__EXERCISE OBJECTIVE__: Reduce the material below to its lines containing "undo".

__RECORDS SHOWN__:
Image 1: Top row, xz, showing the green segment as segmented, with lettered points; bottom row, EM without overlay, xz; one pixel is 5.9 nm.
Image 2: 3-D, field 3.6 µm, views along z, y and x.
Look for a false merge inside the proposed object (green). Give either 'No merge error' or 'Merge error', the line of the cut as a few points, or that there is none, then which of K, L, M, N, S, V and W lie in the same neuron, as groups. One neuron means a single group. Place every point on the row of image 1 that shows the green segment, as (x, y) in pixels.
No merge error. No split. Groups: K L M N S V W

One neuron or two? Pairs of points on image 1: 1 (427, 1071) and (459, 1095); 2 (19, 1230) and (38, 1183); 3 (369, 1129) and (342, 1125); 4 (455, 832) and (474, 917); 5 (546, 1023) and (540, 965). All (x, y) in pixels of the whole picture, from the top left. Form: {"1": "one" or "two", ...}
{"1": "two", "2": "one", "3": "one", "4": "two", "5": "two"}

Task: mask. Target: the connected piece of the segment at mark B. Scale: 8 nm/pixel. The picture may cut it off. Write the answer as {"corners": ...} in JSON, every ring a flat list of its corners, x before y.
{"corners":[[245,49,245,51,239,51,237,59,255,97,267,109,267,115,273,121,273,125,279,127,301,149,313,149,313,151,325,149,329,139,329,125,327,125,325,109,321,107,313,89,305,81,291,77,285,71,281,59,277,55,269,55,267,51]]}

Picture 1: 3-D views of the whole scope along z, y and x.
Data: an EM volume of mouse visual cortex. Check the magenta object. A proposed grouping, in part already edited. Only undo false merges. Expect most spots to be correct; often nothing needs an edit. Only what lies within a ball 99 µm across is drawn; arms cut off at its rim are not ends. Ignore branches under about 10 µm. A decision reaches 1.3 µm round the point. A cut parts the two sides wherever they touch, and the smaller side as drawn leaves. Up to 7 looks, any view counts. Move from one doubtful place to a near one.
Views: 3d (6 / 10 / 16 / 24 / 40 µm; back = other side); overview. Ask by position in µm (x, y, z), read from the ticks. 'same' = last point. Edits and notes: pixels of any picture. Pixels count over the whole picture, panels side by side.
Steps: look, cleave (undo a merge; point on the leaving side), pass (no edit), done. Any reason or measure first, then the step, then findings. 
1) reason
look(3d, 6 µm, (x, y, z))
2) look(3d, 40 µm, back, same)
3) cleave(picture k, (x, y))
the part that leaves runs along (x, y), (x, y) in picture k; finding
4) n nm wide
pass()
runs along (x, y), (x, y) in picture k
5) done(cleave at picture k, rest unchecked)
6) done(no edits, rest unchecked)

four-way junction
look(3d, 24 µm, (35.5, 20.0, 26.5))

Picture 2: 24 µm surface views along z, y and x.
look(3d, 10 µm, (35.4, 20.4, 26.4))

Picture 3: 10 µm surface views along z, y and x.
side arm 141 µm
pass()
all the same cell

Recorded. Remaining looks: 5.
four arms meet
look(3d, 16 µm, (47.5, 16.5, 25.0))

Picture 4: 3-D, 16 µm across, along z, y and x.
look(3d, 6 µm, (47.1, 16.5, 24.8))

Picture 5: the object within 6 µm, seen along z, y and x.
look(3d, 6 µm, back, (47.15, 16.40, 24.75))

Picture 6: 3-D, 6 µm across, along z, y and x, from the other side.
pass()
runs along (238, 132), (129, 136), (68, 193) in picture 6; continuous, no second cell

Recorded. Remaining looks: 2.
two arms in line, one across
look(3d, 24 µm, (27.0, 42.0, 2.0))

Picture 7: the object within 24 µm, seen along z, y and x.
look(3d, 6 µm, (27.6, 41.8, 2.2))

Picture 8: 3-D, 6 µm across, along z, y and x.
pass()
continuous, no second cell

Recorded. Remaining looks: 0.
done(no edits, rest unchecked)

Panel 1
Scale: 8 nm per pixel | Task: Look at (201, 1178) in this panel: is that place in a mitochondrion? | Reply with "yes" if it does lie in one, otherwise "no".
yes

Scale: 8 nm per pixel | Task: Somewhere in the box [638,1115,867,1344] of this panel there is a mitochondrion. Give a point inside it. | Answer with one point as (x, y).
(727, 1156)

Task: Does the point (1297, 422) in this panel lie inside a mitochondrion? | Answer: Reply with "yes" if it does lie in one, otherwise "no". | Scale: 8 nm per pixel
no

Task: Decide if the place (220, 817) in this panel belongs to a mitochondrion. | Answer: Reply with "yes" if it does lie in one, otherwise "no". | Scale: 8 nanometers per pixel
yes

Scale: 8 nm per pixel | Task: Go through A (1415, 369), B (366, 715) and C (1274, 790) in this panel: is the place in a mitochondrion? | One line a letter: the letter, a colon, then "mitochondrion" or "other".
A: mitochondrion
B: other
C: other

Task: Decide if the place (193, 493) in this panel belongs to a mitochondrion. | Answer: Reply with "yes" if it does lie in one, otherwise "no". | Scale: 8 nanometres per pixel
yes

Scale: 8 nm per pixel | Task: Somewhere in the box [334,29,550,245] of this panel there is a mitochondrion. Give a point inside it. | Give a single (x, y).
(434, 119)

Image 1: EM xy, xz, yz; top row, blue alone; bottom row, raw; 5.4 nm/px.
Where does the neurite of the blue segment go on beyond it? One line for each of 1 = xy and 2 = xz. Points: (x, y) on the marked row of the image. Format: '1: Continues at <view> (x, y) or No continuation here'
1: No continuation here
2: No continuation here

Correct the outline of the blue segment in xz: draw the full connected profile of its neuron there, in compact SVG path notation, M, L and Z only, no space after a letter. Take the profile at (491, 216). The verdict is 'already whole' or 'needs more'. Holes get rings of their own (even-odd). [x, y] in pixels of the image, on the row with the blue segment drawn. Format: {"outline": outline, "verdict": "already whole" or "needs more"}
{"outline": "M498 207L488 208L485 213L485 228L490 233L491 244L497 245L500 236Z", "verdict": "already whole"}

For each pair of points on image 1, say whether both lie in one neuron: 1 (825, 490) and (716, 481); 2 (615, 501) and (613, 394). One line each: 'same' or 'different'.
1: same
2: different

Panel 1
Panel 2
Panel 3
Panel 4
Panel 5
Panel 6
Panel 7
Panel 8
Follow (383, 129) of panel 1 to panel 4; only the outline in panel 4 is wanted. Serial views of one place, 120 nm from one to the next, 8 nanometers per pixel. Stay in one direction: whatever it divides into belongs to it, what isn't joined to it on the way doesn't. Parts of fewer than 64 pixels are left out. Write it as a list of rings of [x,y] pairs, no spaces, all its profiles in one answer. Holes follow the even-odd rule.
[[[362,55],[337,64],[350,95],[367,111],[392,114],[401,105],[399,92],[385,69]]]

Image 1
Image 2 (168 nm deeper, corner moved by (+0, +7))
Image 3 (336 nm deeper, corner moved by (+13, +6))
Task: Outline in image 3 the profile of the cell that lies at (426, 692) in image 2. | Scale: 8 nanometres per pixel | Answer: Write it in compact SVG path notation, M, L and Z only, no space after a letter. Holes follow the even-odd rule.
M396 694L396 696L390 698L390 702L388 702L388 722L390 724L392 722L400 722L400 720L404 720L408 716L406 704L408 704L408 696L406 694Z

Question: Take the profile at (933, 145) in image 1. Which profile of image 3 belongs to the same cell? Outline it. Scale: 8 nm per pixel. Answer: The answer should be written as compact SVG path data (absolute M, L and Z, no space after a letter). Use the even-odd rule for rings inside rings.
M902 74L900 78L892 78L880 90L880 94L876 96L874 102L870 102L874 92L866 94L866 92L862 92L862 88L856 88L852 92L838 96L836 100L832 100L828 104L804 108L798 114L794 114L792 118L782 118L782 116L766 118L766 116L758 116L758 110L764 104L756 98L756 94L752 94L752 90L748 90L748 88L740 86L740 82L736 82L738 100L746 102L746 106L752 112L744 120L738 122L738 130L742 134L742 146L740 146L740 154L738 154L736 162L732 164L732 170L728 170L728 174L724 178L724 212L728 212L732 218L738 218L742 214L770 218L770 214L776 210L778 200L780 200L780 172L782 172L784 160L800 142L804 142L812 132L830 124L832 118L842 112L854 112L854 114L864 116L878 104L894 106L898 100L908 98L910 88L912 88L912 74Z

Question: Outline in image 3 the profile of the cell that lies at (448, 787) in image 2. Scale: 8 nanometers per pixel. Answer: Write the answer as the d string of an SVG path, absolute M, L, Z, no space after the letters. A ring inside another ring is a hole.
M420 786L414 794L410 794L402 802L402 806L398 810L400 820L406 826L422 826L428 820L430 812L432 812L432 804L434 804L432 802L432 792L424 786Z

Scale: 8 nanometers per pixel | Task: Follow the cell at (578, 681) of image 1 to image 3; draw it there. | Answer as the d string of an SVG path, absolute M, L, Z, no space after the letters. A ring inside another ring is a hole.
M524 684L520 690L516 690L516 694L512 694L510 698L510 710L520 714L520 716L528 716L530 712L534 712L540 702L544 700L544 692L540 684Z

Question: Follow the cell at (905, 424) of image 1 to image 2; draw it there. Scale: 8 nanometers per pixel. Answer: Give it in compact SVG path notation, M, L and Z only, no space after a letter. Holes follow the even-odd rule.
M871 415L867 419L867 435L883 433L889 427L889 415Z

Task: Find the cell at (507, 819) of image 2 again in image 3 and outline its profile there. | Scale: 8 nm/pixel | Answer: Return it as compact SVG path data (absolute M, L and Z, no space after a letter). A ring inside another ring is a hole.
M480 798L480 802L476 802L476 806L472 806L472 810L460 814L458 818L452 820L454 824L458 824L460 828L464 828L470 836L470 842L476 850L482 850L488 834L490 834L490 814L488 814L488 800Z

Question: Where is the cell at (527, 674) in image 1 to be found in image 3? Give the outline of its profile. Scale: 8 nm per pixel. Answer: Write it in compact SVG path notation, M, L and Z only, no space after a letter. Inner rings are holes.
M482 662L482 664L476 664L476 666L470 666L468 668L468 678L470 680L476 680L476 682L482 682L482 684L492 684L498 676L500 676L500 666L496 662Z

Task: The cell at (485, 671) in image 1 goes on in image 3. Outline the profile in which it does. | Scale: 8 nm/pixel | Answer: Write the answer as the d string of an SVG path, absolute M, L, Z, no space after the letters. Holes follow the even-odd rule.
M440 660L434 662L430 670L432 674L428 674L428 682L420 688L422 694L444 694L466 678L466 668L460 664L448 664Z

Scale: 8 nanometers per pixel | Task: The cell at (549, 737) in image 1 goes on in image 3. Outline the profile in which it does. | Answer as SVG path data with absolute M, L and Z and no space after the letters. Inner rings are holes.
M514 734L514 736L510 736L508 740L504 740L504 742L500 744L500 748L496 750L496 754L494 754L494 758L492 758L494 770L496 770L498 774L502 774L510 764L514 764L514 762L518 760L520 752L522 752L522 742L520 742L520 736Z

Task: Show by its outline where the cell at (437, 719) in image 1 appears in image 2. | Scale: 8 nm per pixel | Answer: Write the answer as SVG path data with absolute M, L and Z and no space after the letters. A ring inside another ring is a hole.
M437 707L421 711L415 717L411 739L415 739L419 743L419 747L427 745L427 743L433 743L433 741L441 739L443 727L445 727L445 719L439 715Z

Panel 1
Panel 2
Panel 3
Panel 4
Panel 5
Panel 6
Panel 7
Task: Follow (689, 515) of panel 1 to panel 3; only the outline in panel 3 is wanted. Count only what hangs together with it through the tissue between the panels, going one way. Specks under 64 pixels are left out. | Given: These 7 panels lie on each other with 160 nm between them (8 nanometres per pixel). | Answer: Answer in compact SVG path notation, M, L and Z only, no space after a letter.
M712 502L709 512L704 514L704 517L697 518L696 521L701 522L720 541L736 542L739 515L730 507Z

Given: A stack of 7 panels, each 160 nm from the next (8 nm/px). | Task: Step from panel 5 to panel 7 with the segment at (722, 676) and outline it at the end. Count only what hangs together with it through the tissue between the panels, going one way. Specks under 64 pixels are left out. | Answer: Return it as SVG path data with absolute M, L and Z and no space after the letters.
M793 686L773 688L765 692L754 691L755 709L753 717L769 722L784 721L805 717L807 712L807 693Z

__WRITTEN SOLUTION__:
Data: an EM volume of mouse visual cortex. Check the magenta object. A proposed grouping, in part already edited. Only undo false merges. Expect most spots to be correct; often nothing needs an edit. Only what lies within a ball 99 µm across is drawn; arms cut off at its rim are not ends. Ignore branches under about 10 µm. A decision reaches 1.3 µm round the point. A cut parts the two sides wherever they touch, and the smaller side as drawn leaves. Up to 7 looks, any view counts. Move from one doubtful place to a near one.
Steps: look, cleave (undo a merge; point on the leaving side), pass (no edit), done. Any reason or measure first, then the step, then findings. 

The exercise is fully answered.